(DATA FOR PROCESSING)

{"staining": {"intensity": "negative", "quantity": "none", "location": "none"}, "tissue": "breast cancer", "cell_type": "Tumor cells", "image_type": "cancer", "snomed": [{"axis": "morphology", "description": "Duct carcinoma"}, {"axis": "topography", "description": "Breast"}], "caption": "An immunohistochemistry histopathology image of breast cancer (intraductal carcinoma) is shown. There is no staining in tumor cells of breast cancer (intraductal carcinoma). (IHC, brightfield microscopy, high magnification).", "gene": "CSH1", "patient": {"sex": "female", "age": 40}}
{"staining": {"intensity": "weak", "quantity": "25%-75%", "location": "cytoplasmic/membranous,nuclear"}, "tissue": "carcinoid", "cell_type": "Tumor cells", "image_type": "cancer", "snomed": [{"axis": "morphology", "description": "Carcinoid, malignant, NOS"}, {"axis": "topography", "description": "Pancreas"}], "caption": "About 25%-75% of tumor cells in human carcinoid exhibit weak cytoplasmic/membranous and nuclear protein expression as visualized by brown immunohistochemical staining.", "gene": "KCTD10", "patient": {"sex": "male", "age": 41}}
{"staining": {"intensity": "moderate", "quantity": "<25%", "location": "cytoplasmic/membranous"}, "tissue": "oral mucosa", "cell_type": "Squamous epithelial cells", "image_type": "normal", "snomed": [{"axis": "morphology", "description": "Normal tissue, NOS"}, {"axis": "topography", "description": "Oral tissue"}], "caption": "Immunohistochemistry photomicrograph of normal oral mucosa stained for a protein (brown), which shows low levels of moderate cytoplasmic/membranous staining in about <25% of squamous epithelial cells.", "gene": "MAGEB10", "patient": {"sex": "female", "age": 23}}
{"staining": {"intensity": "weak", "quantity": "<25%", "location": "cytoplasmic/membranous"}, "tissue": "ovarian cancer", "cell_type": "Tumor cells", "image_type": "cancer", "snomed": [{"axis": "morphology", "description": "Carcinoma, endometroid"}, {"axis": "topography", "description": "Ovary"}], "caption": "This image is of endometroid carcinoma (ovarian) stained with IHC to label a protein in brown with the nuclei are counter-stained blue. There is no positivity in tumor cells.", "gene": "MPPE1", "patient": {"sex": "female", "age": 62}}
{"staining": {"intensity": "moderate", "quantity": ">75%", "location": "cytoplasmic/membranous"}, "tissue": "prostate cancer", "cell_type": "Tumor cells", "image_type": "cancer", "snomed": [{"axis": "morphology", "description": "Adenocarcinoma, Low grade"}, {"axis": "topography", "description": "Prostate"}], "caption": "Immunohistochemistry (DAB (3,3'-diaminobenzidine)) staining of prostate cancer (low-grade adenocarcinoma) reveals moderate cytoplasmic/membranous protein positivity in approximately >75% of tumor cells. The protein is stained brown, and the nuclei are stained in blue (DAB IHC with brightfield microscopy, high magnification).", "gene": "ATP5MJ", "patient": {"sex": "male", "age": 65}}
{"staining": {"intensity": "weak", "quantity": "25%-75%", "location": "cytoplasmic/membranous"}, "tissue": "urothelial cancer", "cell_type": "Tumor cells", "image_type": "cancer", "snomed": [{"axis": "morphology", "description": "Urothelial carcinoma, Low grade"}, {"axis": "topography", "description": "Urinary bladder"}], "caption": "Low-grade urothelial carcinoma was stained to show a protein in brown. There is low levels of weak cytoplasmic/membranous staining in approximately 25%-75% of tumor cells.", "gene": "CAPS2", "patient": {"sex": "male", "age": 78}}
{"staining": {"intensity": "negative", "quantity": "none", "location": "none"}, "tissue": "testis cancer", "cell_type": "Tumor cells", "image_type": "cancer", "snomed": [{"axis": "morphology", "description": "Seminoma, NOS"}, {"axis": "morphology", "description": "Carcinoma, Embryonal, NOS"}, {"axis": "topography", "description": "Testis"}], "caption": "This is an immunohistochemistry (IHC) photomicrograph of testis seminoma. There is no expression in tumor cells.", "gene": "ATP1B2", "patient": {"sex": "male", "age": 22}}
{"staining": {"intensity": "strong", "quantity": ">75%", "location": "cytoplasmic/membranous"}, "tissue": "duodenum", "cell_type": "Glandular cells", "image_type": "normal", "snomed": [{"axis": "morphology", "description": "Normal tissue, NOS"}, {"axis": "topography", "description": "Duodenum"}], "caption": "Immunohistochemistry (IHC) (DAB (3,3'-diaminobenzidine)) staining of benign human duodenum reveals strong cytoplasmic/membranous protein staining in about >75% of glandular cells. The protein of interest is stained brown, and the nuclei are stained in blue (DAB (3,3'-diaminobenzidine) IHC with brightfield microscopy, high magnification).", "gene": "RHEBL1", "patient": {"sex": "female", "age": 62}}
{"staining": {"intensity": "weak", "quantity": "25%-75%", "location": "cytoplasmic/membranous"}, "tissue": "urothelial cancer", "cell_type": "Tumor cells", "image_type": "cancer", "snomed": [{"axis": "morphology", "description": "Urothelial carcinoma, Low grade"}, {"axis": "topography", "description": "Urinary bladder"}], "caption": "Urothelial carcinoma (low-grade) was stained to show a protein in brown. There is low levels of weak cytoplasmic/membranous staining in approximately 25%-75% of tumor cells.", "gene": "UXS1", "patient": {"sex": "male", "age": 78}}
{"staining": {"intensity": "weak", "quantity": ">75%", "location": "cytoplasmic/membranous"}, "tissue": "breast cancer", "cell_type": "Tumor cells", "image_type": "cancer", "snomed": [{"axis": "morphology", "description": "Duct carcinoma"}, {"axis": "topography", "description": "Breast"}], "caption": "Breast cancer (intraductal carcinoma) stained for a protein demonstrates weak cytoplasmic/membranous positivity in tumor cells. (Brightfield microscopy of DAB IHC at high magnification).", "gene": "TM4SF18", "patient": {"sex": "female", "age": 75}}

(End DATA FOR PROCESSING)

● **WORK ITEM**
Each record must be reproduced exactly. Keep every one.

● **SOLUTION FOR THIS EXERCISE**
{"staining": {"intensity": "negative", "quantity": "none", "location": "none"}, "tissue": "breast cancer", "cell_type": "Tumor cells", "image_type": "cancer", "snomed": [{"axis": "morphology", "description": "Duct carcinoma"}, {"axis": "topography", "description": "Breast"}], "caption": "An immunohistochemistry histopathology image of breast cancer (intraductal carcinoma) is shown. There is no staining in tumor cells of breast cancer (intraductal carcinoma). (IHC, brightfield microscopy, high magnification).", "gene": "CSH1", "patient": {"sex": "female", "age": 40}}
{"staining": {"intensity": "weak", "quantity": "25%-75%", "location": "cytoplasmic/membranous,nuclear"}, "tissue": "carcinoid", "cell_type": "Tumor cells", "image_type": "cancer", "snomed": [{"axis": "morphology", "description": "Carcinoid, malignant, NOS"}, {"axis": "topography", "description": "Pancreas"}], "caption": "About 25%-75% of tumor cells in human carcinoid exhibit weak cytoplasmic/membranous and nuclear protein expression as visualized by brown immunohistochemical staining.", "gene": "KCTD10", "patient": {"sex": "male", "age": 41}}
{"staining": {"intensity": "moderate", "quantity": "<25%", "location": "cytoplasmic/membranous"}, "tissue": "oral mucosa", "cell_type": "Squamous epithelial cells", "image_type": "normal", "snomed": [{"axis": "morphology", "description": "Normal tissue, NOS"}, {"axis": "topography", "description": "Oral tissue"}], "caption": "Immunohistochemistry photomicrograph of normal oral mucosa stained for a protein (brown), which shows low levels of moderate cytoplasmic/membranous staining in about <25% of squamous epithelial cells.", "gene": "MAGEB10", "patient": {"sex": "female", "age": 23}}
{"staining": {"intensity": "weak", "quantity": "<25%", "location": "cytoplasmic/membranous"}, "tissue": "ovarian cancer", "cell_type": "Tumor cells", "image_type": "cancer", "snomed": [{"axis": "morphology", "description": "Carcinoma, endometroid"}, {"axis": "topography", "description": "Ovary"}], "caption": "This image is of endometroid carcinoma (ovarian) stained with IHC to label a protein in brown with the nuclei are counter-stained blue. There is no positivity in tumor cells.", "gene": "MPPE1", "patient": {"sex": "female", "age": 62}}
{"staining": {"intensity": "moderate", "quantity": ">75%", "location": "cytoplasmic/membranous"}, "tissue": "prostate cancer", "cell_type": "Tumor cells", "image_type": "cancer", "snomed": [{"axis": "morphology", "description": "Adenocarcinoma, Low grade"}, {"axis": "topography", "description": "Prostate"}], "caption": "Immunohistochemistry (DAB (3,3'-diaminobenzidine)) staining of prostate cancer (low-grade adenocarcinoma) reveals moderate cytoplasmic/membranous protein positivity in approximately >75% of tumor cells. The protein is stained brown, and the nuclei are stained in blue (DAB IHC with brightfield microscopy, high magnification).", "gene": "ATP5MJ", "patient": {"sex": "male", "age": 65}}
{"staining": {"intensity": "weak", "quantity": "25%-75%", "location": "cytoplasmic/membranous"}, "tissue": "urothelial cancer", "cell_type": "Tumor cells", "image_type": "cancer", "snomed": [{"axis": "morphology", "description": "Urothelial carcinoma, Low grade"}, {"axis": "topography", "description": "Urinary bladder"}], "caption": "Low-grade urothelial carcinoma was stained to show a protein in brown. There is low levels of weak cytoplasmic/membranous staining in approximately 25%-75% of tumor cells.", "gene": "CAPS2", "patient": {"sex": "male", "age": 78}}
{"staining": {"intensity": "negative", "quantity": "none", "location": "none"}, "tissue": "testis cancer", "cell_type": "Tumor cells", "image_type": "cancer", "snomed": [{"axis": "morphology", "description": "Seminoma, NOS"}, {"axis": "morphology", "description": "Carcinoma, Embryonal, NOS"}, {"axis": "topography", "description": "Testis"}], "caption": "This is an immunohistochemistry (IHC) photomicrograph of testis seminoma. There is no expression in tumor cells.", "gene": "ATP1B2", "patient": {"sex": "male", "age": 22}}
{"staining": {"intensity": "strong", "quantity": ">75%", "location": "cytoplasmic/membranous"}, "tissue": "duodenum", "cell_type": "Glandular cells", "image_type": "normal", "snomed": [{"axis": "morphology", "description": "Normal tissue, NOS"}, {"axis": "topography", "description": "Duodenum"}], "caption": "Immunohistochemistry (IHC) (DAB (3,3'-diaminobenzidine)) staining of benign human duodenum reveals strong cytoplasmic/membranous protein staining in about >75% of glandular cells. The protein of interest is stained brown, and the nuclei are stained in blue (DAB (3,3'-diaminobenzidine) IHC with brightfield microscopy, high magnification).", "gene": "RHEBL1", "patient": {"sex": "female", "age": 62}}
{"staining": {"intensity": "weak", "quantity": "25%-75%", "location": "cytoplasmic/membranous"}, "tissue": "urothelial cancer", "cell_type": "Tumor cells", "image_type": "cancer", "snomed": [{"axis": "morphology", "description": "Urothelial carcinoma, Low grade"}, {"axis": "topography", "description": "Urinary bladder"}], "caption": "Urothelial carcinoma (low-grade) was stained to show a protein in brown. There is low levels of weak cytoplasmic/membranous staining in approximately 25%-75% of tumor cells.", "gene": "UXS1", "patient": {"sex": "male", "age": 78}}
{"staining": {"intensity": "weak", "quantity": ">75%", "location": "cytoplasmic/membranous"}, "tissue": "breast cancer", "cell_type": "Tumor cells", "image_type": "cancer", "snomed": [{"axis": "morphology", "description": "Duct carcinoma"}, {"axis": "topography", "description": "Breast"}], "caption": "Breast cancer (intraductal carcinoma) stained for a protein demonstrates weak cytoplasmic/membranous positivity in tumor cells. (Brightfield microscopy of DAB IHC at high magnification).", "gene": "TM4SF18", "patient": {"sex": "female", "age": 75}}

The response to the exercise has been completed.